TASK BRIEF: Extract the stretch of the records from the first line through the line containing "Which category has", including that line. Reproduce each line without any change.

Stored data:
=== Section Start ===

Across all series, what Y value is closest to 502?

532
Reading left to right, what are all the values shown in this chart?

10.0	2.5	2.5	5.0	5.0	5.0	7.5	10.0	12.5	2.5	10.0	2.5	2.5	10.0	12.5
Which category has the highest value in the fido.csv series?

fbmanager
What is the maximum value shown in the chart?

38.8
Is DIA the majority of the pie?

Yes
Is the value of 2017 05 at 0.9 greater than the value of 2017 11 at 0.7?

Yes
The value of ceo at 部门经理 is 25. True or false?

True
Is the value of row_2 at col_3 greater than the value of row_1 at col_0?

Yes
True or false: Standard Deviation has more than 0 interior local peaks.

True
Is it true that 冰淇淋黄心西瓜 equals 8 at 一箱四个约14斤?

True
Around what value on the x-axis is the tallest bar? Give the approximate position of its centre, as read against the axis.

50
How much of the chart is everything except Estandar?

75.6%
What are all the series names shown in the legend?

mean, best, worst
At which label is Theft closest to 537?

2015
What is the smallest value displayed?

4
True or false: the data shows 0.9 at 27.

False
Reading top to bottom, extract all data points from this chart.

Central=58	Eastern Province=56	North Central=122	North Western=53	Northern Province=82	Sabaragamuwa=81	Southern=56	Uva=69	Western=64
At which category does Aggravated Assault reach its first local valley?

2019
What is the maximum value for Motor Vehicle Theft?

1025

=== Section End ===

YOUR RESPONSE:
Across all series, what Y value is closest to 502?

532
Reading left to right, what are all the values shown in this chart?

10.0	2.5	2.5	5.0	5.0	5.0	7.5	10.0	12.5	2.5	10.0	2.5	2.5	10.0	12.5
Which category has the highest value in the fido.csv series?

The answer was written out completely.